## What is needed
The data below is to be output in full, unchanged.

## Supplied material
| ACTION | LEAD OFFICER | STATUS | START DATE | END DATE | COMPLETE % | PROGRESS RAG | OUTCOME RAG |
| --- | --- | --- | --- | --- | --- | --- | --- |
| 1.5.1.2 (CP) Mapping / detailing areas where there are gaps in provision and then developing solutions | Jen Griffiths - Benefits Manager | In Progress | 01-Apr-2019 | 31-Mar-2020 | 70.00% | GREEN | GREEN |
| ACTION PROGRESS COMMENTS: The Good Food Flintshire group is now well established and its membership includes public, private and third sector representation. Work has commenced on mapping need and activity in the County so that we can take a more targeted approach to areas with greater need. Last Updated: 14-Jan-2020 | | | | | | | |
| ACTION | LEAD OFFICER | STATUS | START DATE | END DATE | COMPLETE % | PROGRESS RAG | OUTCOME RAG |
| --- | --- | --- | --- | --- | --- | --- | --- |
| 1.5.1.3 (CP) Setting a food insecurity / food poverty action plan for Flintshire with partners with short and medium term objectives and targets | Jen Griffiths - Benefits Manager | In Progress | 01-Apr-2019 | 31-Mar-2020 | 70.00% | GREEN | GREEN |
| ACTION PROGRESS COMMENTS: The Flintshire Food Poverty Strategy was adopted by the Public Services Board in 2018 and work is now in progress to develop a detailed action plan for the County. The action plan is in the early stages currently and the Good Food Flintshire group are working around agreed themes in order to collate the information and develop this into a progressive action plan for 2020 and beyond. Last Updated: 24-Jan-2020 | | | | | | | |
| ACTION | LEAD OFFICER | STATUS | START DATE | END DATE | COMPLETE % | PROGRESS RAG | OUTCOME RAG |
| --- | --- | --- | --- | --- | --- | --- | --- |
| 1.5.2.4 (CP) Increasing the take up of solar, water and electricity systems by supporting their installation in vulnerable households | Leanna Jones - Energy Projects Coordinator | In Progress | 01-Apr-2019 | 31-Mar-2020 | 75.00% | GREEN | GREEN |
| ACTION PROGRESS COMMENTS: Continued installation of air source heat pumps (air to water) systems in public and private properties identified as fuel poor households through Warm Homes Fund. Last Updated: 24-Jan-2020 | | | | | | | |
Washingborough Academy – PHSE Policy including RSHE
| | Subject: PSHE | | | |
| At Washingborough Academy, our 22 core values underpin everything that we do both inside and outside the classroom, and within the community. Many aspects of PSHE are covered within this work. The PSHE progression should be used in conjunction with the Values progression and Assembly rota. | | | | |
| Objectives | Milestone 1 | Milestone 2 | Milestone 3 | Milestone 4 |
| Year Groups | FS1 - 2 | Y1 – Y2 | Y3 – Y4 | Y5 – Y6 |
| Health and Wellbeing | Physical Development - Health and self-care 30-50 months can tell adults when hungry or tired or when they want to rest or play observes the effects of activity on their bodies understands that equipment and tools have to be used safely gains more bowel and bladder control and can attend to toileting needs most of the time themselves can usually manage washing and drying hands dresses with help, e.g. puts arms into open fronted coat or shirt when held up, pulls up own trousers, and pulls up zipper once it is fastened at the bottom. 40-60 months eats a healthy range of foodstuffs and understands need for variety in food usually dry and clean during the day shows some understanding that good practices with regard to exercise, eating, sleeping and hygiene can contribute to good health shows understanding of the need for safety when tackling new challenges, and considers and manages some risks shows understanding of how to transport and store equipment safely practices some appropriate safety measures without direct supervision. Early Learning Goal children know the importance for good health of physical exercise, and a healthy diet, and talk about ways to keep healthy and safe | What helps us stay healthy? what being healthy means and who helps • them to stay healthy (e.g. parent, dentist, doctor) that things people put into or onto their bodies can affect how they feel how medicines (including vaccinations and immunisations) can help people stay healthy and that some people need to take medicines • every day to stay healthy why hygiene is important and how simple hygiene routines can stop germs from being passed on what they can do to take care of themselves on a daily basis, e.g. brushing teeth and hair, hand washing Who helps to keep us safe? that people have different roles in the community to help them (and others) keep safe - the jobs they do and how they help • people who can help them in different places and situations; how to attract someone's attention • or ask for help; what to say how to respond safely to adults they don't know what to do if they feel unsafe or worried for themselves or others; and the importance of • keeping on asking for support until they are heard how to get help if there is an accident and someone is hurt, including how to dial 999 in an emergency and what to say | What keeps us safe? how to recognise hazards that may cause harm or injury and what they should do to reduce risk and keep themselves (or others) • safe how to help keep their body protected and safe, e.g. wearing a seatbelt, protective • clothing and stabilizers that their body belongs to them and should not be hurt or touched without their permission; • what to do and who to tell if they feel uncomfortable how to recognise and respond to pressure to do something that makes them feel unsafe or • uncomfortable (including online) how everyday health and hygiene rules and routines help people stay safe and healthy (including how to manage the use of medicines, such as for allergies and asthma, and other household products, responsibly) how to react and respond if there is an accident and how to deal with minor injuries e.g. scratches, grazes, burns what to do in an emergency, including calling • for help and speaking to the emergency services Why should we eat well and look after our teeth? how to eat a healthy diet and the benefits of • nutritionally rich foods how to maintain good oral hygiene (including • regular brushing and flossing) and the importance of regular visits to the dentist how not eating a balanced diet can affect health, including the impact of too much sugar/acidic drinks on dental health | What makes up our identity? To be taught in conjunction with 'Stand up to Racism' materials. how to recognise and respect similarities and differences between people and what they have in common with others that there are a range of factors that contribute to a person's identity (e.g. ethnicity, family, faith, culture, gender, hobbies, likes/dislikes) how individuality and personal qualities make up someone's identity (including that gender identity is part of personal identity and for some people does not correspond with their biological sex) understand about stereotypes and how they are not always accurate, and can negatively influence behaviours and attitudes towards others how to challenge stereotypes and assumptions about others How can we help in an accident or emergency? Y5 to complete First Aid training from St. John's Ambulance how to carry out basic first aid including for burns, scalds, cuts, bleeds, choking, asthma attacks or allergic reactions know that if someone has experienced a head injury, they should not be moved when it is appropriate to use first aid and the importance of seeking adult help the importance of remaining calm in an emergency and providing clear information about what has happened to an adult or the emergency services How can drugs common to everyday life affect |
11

## Your response
| ACTION | LEAD OFFICER | STATUS | START DATE | END DATE | COMPLETE % | PROGRESS RAG | OUTCOME RAG |
| --- | --- | --- | --- | --- | --- | --- | --- |
| 1.5.1.2 (CP) Mapping / detailing areas where there are gaps in provision and then developing solutions | Jen Griffiths - Benefits Manager | In Progress | 01-Apr-2019 | 31-Mar-2020 | 70.00% | GREEN | GREEN |
| ACTION PROGRESS COMMENTS: The Good Food Flintshire group is now well established and its membership includes public, private and third sector representation. Work has commenced on mapping need and activity in the County so that we can take a more targeted approach to areas with greater need. Last Updated: 14-Jan-2020 | | | | | | | |
| ACTION | LEAD OFFICER | STATUS | START DATE | END DATE | COMPLETE % | PROGRESS RAG | OUTCOME RAG |
| --- | --- | --- | --- | --- | --- | --- | --- |
| 1.5.1.3 (CP) Setting a food insecurity / food poverty action plan for Flintshire with partners with short and medium term objectives and targets | Jen Griffiths - Benefits Manager | In Progress | 01-Apr-2019 | 31-Mar-2020 | 70.00% | GREEN | GREEN |
| ACTION PROGRESS COMMENTS: The Flintshire Food Poverty Strategy was adopted by the Public Services Board in 2018 and work is now in progress to develop a detailed action plan for the County. The action plan is in the early stages currently and the Good Food Flintshire group are working around agreed themes in order to collate the information and develop this into a progressive action plan for 2020 and beyond. Last Updated: 24-Jan-2020 | | | | | | | |
| ACTION | LEAD OFFICER | STATUS | START DATE | END DATE | COMPLETE % | PROGRESS RAG | OUTCOME RAG |
| --- | --- | --- | --- | --- | --- | --- | --- |
| 1.5.2.4 (CP) Increasing the take up of solar, water and electricity systems by supporting their installation in vulnerable households | Leanna Jones - Energy Projects Coordinator | In Progress | 01-Apr-2019 | 31-Mar-2020 | 75.00% | GREEN | GREEN |
| ACTION PROGRESS COMMENTS: Continued installation of air source heat pumps (air to water) systems in public and private properties identified as fuel poor households through Warm Homes Fund. Last Updated: 24-Jan-2020 | | | | | | | |
Washingborough Academy – PHSE Policy including RSHE
| | Subject: PSHE | | | |
| At Washingborough Academy, our 22 core values underpin everything that we do both inside and outside the classroom, and within the community. Many aspects of PSHE are covered within this work. The PSHE progression should be used in conjunction with the Values progression and Assembly rota. | | | | |
| Objectives | Milestone 1 | Milestone 2 | Milestone 3 | Milestone 4 |
| Year Groups | FS1 - 2 | Y1 – Y2 | Y3 – Y4 | Y5 – Y6 |
| Health and Wellbeing | Physical Development - Health and self-care 30-50 months can tell adults when hungry or tired or when they want to rest or play observes the effects of activity on their bodies understands that equipment and tools have to be used safely gains more bowel and bladder control and can attend to toileting needs most of the time themselves can usually manage washing and drying hands dresses with help, e.g. puts arms into open fronted coat or shirt when held up, pulls up own trousers, and pulls up zipper once it is fastened at the bottom. 40-60 months eats a healthy range of foodstuffs and understands need for variety in food usually dry and clean during the day shows some understanding that good practices with regard to exercise, eating, sleeping and hygiene can contribute to good health shows understanding of the need for safety when tackling new challenges, and considers and manages some risks shows understanding of how to transport and store equipment safely practices some appropriate safety measures without direct supervision. Early Learning Goal children know the importance for good health of physical exercise, and a healthy diet, and talk about ways to keep healthy and safe | What helps us stay healthy? what being healthy means and who helps • them to stay healthy (e.g. parent, dentist, doctor) that things people put into or onto their bodies can affect how they feel how medicines (including vaccinations and immunisations) can help people stay healthy and that some people need to take medicines • every day to stay healthy why hygiene is important and how simple hygiene routines can stop germs from being passed on what they can do to take care of themselves on a daily basis, e.g. brushing teeth and hair, hand washing Who helps to keep us safe? that people have different roles in the community to help them (and others) keep safe - the jobs they do and how they help • people who can help them in different places and situations; how to attract someone's attention • or ask for help; what to say how to respond safely to adults they don't know what to do if they feel unsafe or worried for themselves or others; and the importance of • keeping on asking for support until they are heard how to get help if there is an accident and someone is hurt, including how to dial 999 in an emergency and what to say | What keeps us safe? how to recognise hazards that may cause harm or injury and what they should do to reduce risk and keep themselves (or others) • safe how to help keep their body protected and safe, e.g. wearing a seatbelt, protective • clothing and stabilizers that their body belongs to them and should not be hurt or touched without their permission; • what to do and who to tell if they feel uncomfortable how to recognise and respond to pressure to do something that makes them feel unsafe or • uncomfortable (including online) how everyday health and hygiene rules and routines help people stay safe and healthy (including how to manage the use of medicines, such as for allergies and asthma, and other household products, responsibly) how to react and respond if there is an accident and how to deal with minor injuries e.g. scratches, grazes, burns what to do in an emergency, including calling • for help and speaking to the emergency services Why should we eat well and look after our teeth? how to eat a healthy diet and the benefits of • nutritionally rich foods how to maintain good oral hygiene (including • regular brushing and flossing) and the importance of regular visits to the dentist how not eating a balanced diet can affect health, including the impact of too much sugar/acidic drinks on dental health | What makes up our identity? To be taught in conjunction with 'Stand up to Racism' materials. how to recognise and respect similarities and differences between people and what they have in common with others that there are a range of factors that contribute to a person's identity (e.g. ethnicity, family, faith, culture, gender, hobbies, likes/dislikes) how individuality and personal qualities make up someone's identity (including that gender identity is part of personal identity and for some people does not correspond with their biological sex) understand about stereotypes and how they are not always accurate, and can negatively influence behaviours and attitudes towards others how to challenge stereotypes and assumptions about others How can we help in an accident or emergency? Y5 to complete First Aid training from St. John's Ambulance how to carry out basic first aid including for burns, scalds, cuts, bleeds, choking, asthma attacks or allergic reactions know that if someone has experienced a head injury, they should not be moved when it is appropriate to use first aid and the importance of seeking adult help the importance of remaining calm in an emergency and providing clear information about what has happened to an adult or the emergency services How can drugs common to everyday life affect |
11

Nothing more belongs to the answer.